Yaara Tal (Klavier)
Sony (59‘)
Wertung: 9
An Bachs Wohltemperiertem Klavier wird sich die Menschheit so oder so noch lange abarbeiten. Einen völlig neuen Blick auf das klaviergeschichtliche Gipfelwerk in zwei Teilen wirft Yaara Tal, die – sonst meist als Teil des Klavierduo-Ehepaars Tal & Groethuysen unterwegs – in ihrem neuesten Solo-Projekt Präludien daraus mit Fugen anderer Komponisten kombiniert; ganz im originalen Sinn in entsprechenden Tonarten.
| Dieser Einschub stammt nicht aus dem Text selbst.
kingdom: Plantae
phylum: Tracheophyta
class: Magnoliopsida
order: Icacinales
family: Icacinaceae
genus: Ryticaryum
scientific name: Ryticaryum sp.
Über allem steht das luzide, dem Vergleich mit größten Bach-Autoritäten standhaltende Spiel der Pianistin. Spannend zu sehen ist daneben, wie sich der Bach-Stil über Jahrhunderte hinweg in den Fugen so unterschiedlichen Komponisten wie Wilhelm Friedemann Bach, Frédéric Chopin oder Robert Schumann ausmachen lässt. Ein besonderer Verdienst ist die Entdeckung des musikalischen Schaffens von Lyonel Feininger, der aus fanatischer Verehrung zum größten Thomaskantor aller Zeiten selbst zum Fugenschreiber wurde (seine es-Moll-Fuge ergänzt das entsprechende Präludium aus dem 1. Teil). Der Abschluss ist fulminant: Reinhard Febels Fugenbeitrag mit dem hintersinnigen Titel Tempus fugit, die sich in ihrer auf Be- und Entschleunigung basierenden Vor- und-Zurück-Dramaturgie als wahrhaft bachwürdiges Meisterstück erweist.